When an arthroplasty is needed to treat osteonecrosis of the femoral head, the use of a component that replaces or resurfaces only the femoral head is often considered as an alternative to total hip replacement if the acetabulum appears radiographically normal. However, the long-term results of the use of endoprostheses have often been poor, secondary in part to progressive degeneration of the acetabular cartilage and to protrusio acetabuli. To help to explain these observations, we examined the acetabular cartilage in forty-one hips in which a primary total hip replacement had been performed because of osteonecrosis of the femoral head in association with a radiographically normal acetabulum. The cartilage in the superior, weight-bearing region of the acetabulum was grossly abnormal in forty of the forty-one hips and it was histologically abnormal in all thirty-three hips that were so evaluated. In all but one hip, gross degeneration of the cartilage was apparent, involving less than 20 percent of the acetabulum; the degeneration was graded as mild (superficial fibrillation and slight irregularity of the surface) in sixteen hips, moderate (moderate fibrillation, alteration in color and consistency, and thinning of cartilage without complete erosion to bone) in twenty hips, and severe (marked fibrillation, alteration in color and consistency, and marked thinning of cartilage with areas of complete erosion to bone) in four hips.
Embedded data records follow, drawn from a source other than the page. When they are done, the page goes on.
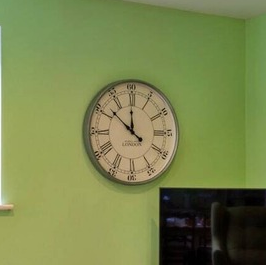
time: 11:51
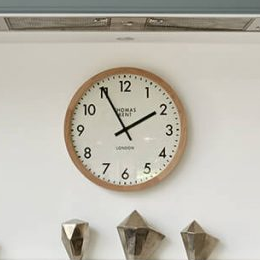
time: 1:55
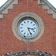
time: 3:26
These observations emphasize the fact that radiographs cannot demonstrate early degeneration of cartilage and that, by the time that an arthroplasty is needed, degenerative changes are already present in the acetabular cartilage of a high percentage of hips with osteonecrosis, even when radiographs of the acetabulum show no abnormalities. These findings should be kept in mind when a decision is being made regarding which type of arthroplasty should be done in a patient who has osteonecrosis of the femoral head and regarding when to do the procedure.

摘要

当需要进行关节置换术来治疗股骨头坏死时,如果髋臼在X线片上显示正常,那么使用仅置换或修复股骨头的假体组件通常被视为全髋关节置换的一种替代方案。然而,使用人工关节假体的长期效果往往不佳,部分原因是髋臼软骨的渐进性退变以及髋臼内陷。为了帮助解释这些观察结果,我们检查了41例因股骨头坏死且髋臼X线片正常而接受初次全髋关节置换术的患者的髋臼软骨。在这41例患者中,有40例髋臼上半部分负重区域的软骨肉眼观察明显异常,在接受组织学评估的33例患者中,所有患者的软骨均有组织学异常。除1例患者外,其余所有患者的软骨均有明显的退变,累及髋臼不到20%;其中16例患者的退变程度为轻度(表面轻度纤维化和轻微不规则),20例为中度(中度纤维化、颜色和质地改变以及软骨变薄但未完全侵蚀至骨质),4例为重度(明显纤维化、颜色和质地改变以及软骨明显变薄且有部分区域完全侵蚀至骨质)。这些观察结果强调了一个事实,即X线片无法显示软骨的早期退变,而且在需要进行关节置换术时,即使髋臼X线片显示无异常,高比例的股骨头坏死患者的髋臼软骨已经出现了退变改变。在决定对股骨头坏死患者应进行何种类型的关节置换术以及何时进行手术时,应牢记这些发现。